Although an oral history might be obtained from a mere 30-minute phone call, Warren said she has to go into each conversation armed with hours of research. She must know what they know.

Each person, she said, has his own assortment of anecdotes and yarns he likes to tell. Some of these stories have become so familiar through retelling, however, that they have become part of the university's collective consciousness.

"My job is to get more," Warren said. "To draw out the story behind the story. And I have found out, the more you let a person talk, the better it is."

What Warren is looking for is not information about people's jobs, but why Hopkins is important to them. Why are they here? Why have they stayed? And how has being at Hopkins made a difference in their lives?

Warren said she delighted in letting these people just spout and was regularly surprised by what they told her.

She recounts a half-hour discussion with Bert Vogelstein, professor of oncology and cancer biology at the School of Medicine, that was "just pure gold," and a three-hour interview with Professor Richard A. Macksey, the much-beloved and -respected teacher who helped to found the School of Arts and Sciences' Humanities Center.

"That was a tremendous honor, just to be there," Warren said.

A common word that came up in each interview, Warren said, was decentralization. However, she said, a major intent of the anniversary book is to chronicle all of Johns Hopkins, from the Applied Physics Laboratory to the Peabody Institute and from the hospital to the School of Engineering. "I tried to find all kinds of voices that will reflect the various aspects of each institution," she said.

But she looked for "interconnecting themes" that brought the university together. The format of the book does just that.

Early on, Warren came across the 1876 inaugural speech of Daniel Coit Gilman, the university's first president. She was astonished to read the words of a man who so clearly envisioned what has come to be.

"It's a remarkable document," Warren said. "It's not a stretch at all to take some of what he is saying and say, that is SAIS, this is APL, that is the School of Engineering.

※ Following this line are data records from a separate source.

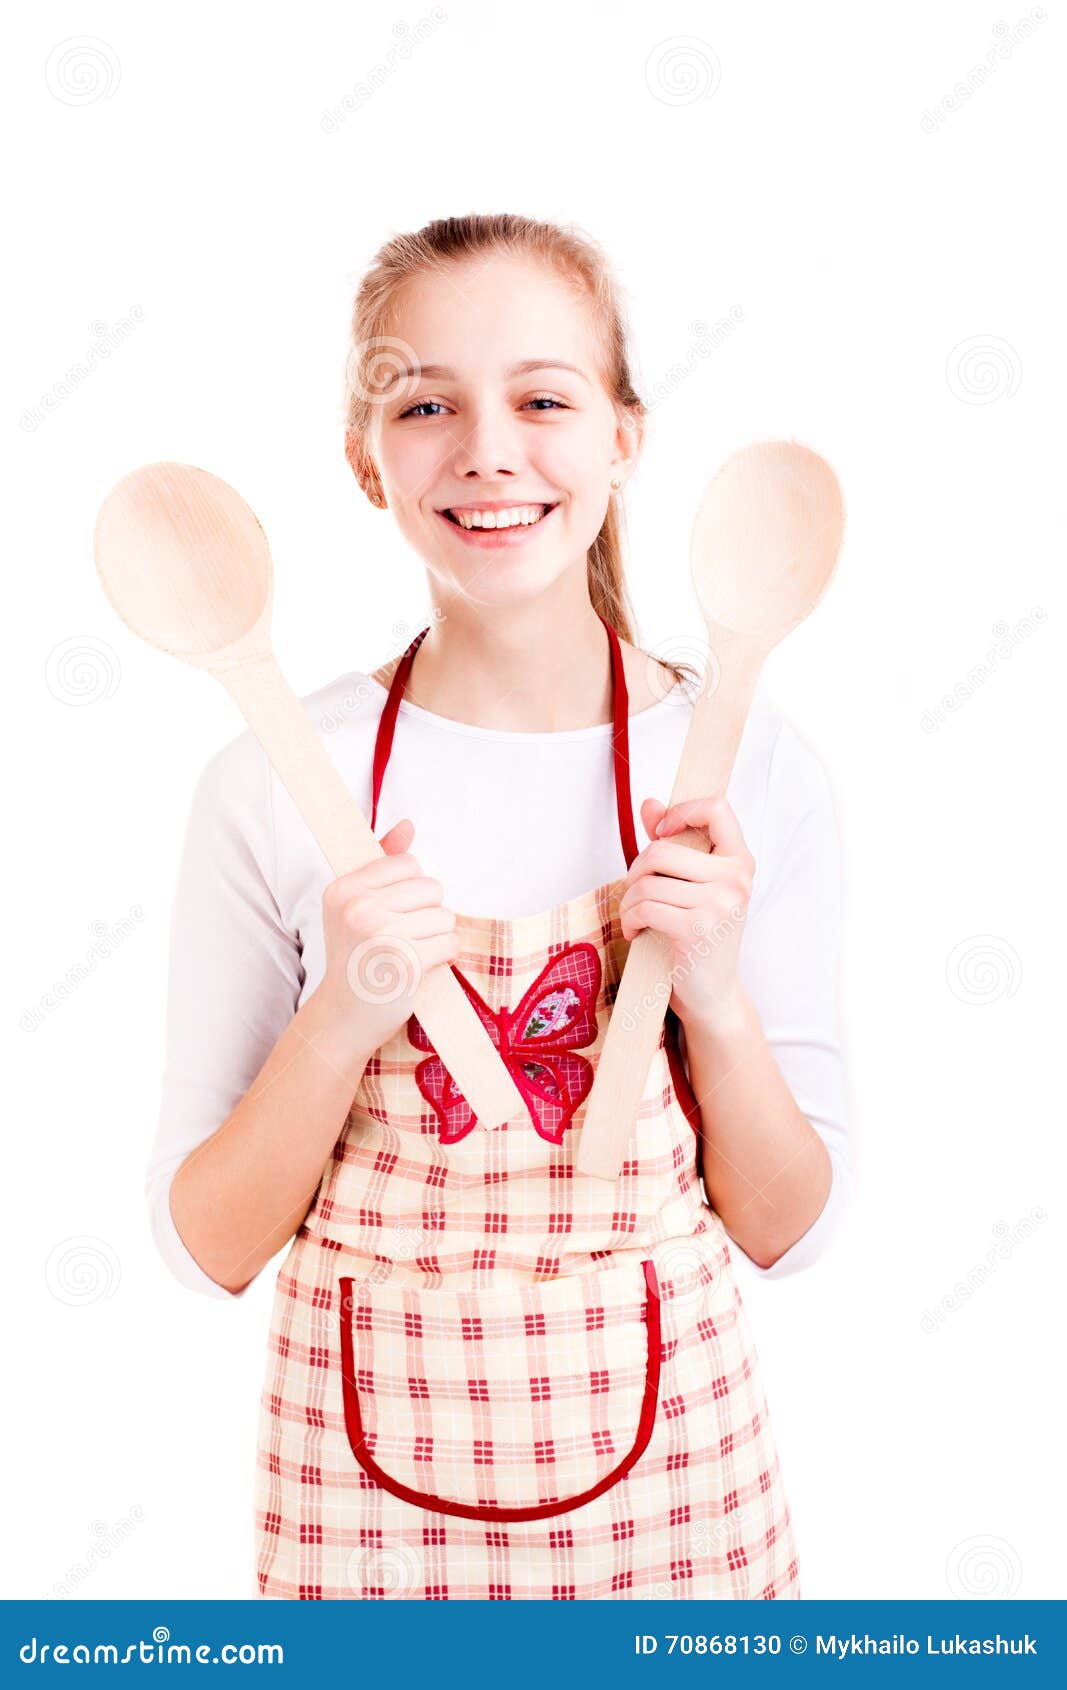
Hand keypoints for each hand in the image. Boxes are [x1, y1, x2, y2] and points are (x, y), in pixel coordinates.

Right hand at [315, 818, 460, 1053]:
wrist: (342, 1017)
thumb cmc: (355, 958)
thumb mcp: (357, 906)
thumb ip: (383, 863)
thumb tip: (408, 825)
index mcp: (344, 888)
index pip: (408, 864)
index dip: (411, 890)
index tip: (393, 914)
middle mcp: (358, 908)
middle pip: (431, 887)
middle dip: (427, 913)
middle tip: (403, 938)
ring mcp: (381, 934)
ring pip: (445, 916)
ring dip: (437, 937)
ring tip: (410, 954)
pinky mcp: (405, 961)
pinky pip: (451, 942)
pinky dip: (445, 956)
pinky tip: (422, 967)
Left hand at [617, 793, 754, 1030]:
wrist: (713, 992)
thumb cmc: (700, 934)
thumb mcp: (692, 885)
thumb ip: (673, 842)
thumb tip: (650, 804)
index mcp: (739, 861)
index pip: (717, 807)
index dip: (682, 811)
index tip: (661, 833)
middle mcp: (736, 879)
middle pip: (662, 849)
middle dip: (636, 870)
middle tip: (636, 892)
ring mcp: (719, 904)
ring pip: (647, 881)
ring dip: (628, 900)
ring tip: (634, 915)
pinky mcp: (697, 928)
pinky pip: (644, 907)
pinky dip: (630, 919)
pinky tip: (636, 931)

Very early on it became obvious to me this document would be a unifying factor for the whole thing. The whole idea of the book was really for the first time to look at Johns Hopkins as a whole, which apparently hasn't been done before."

In its 280 pages, the book will contain close to 400 images from throughout the years and also include a chronology.

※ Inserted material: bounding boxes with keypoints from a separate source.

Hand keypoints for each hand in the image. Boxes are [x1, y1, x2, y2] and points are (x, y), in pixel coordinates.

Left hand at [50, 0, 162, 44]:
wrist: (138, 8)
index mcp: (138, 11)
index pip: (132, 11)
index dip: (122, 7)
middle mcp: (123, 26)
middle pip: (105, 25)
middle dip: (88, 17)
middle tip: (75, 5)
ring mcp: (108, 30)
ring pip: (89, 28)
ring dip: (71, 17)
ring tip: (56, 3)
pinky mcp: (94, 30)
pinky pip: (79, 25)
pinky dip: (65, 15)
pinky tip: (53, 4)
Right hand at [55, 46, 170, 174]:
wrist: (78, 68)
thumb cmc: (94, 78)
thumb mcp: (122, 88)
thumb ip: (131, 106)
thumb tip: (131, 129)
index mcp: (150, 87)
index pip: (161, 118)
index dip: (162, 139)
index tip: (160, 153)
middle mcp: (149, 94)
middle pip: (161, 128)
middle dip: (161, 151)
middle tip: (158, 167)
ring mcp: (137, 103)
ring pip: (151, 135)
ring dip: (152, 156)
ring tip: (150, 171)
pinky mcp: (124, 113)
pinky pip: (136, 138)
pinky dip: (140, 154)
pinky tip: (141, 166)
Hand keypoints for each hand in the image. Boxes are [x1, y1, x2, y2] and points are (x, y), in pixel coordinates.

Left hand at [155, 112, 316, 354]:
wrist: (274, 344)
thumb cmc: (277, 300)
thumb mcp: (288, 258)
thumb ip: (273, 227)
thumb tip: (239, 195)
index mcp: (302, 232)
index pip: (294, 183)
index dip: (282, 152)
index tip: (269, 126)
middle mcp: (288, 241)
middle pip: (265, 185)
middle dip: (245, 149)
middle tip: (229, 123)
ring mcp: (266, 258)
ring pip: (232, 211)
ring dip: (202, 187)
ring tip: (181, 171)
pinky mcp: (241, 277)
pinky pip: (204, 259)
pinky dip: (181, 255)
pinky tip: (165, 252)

Photos incorporate the dedication of Peabody in 1866, the infamous theft of the Maryland Terrapin before the 1947 Hopkins-University of Maryland lacrosse game, the first blue-baby operation and the initial operation to take place in the surgical amphitheater at the hospital.

Warren said many photos have never been seen before, and even the familiar images are on such a large, dramatic scale that people will be able to see details that they never knew were there.

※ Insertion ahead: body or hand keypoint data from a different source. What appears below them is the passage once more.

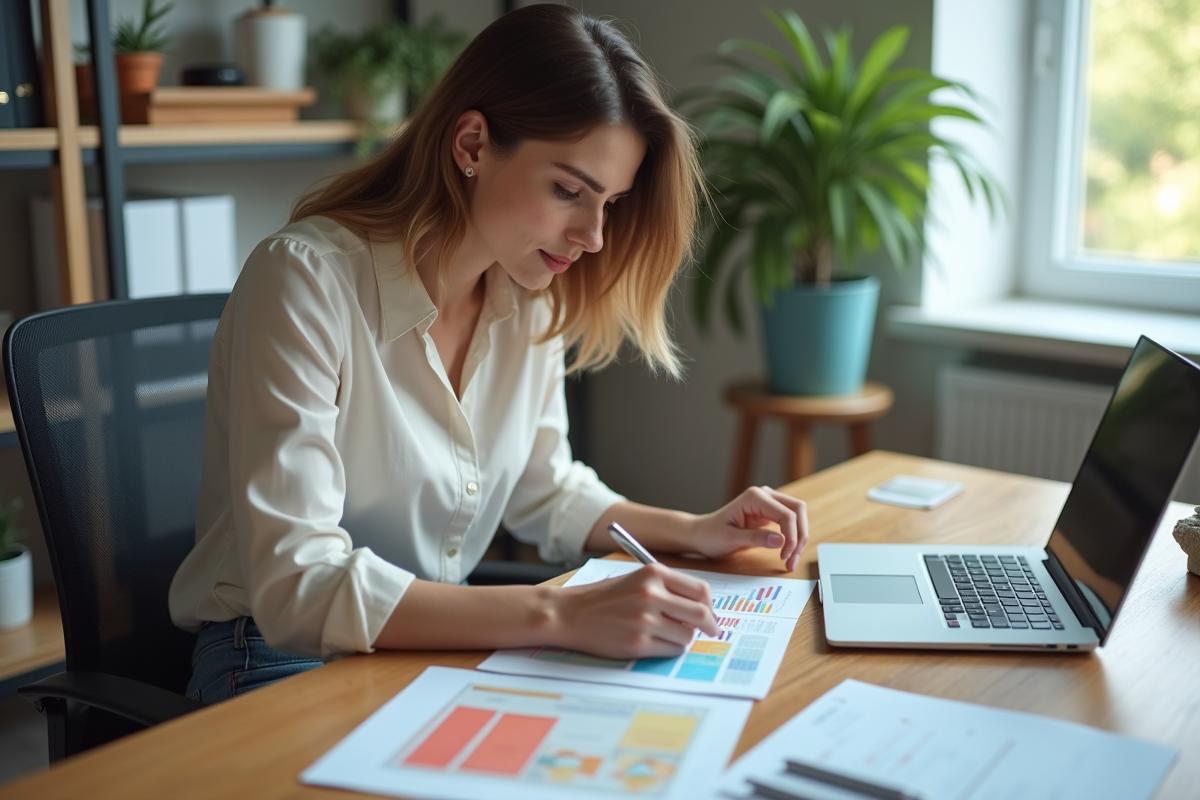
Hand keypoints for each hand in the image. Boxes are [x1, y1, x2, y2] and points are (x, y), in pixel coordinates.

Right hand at [551, 563, 718, 658]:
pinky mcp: (637, 643)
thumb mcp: (635, 580)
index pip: (700, 590)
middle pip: (701, 614)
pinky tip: (655, 643)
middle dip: (710, 626)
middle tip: (711, 631)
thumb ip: (666, 589)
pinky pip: (671, 650)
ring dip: (684, 638)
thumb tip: (701, 608)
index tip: (710, 613)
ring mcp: (644, 620)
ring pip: (687, 635)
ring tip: (668, 635)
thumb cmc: (603, 598)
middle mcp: (651, 594)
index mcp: (653, 573)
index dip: (710, 605)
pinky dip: (669, 649)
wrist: (569, 613)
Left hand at [687, 486, 807, 571]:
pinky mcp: (771, 513)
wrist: (701, 534)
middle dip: (799, 536)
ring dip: (799, 538)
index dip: (791, 536)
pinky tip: (788, 554)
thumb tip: (780, 541)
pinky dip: (793, 538)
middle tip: (792, 560)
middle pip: (797, 510)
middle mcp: (764, 495)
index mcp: (754, 497)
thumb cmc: (711, 535)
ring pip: (798, 516)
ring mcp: (769, 503)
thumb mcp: (730, 539)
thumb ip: (755, 538)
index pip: (785, 514)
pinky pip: (791, 522)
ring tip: (791, 560)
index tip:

"The book is full of incredible photos, each of which has a wonderful story to tell," Warren said, adding that some of the photos, she was exhilarated to discover, were taken by her own father, Marion Warren, a frequent contributor to Johns Hopkins Magazine.

Another magazine connection is the book's designer, Gerry Valerio, the periodical's former art director. Copy editor Jane McWilliams, who worked with Warren and Valerio on the Washington and Lee project, has assisted Warren's research effort.

Publication of the book is scheuled for October. When it is unveiled, Warren said, she thinks people will be able to open up a book that shows a very humanistic side to one of the country's greatest institutions.

"This book is a way of reminding people just how important this institution is to them. And how better do that then to have something sitting on their coffee table day and night that they can leaf through?" Warren said. "It is a book full of personal reminiscences, from people just like them."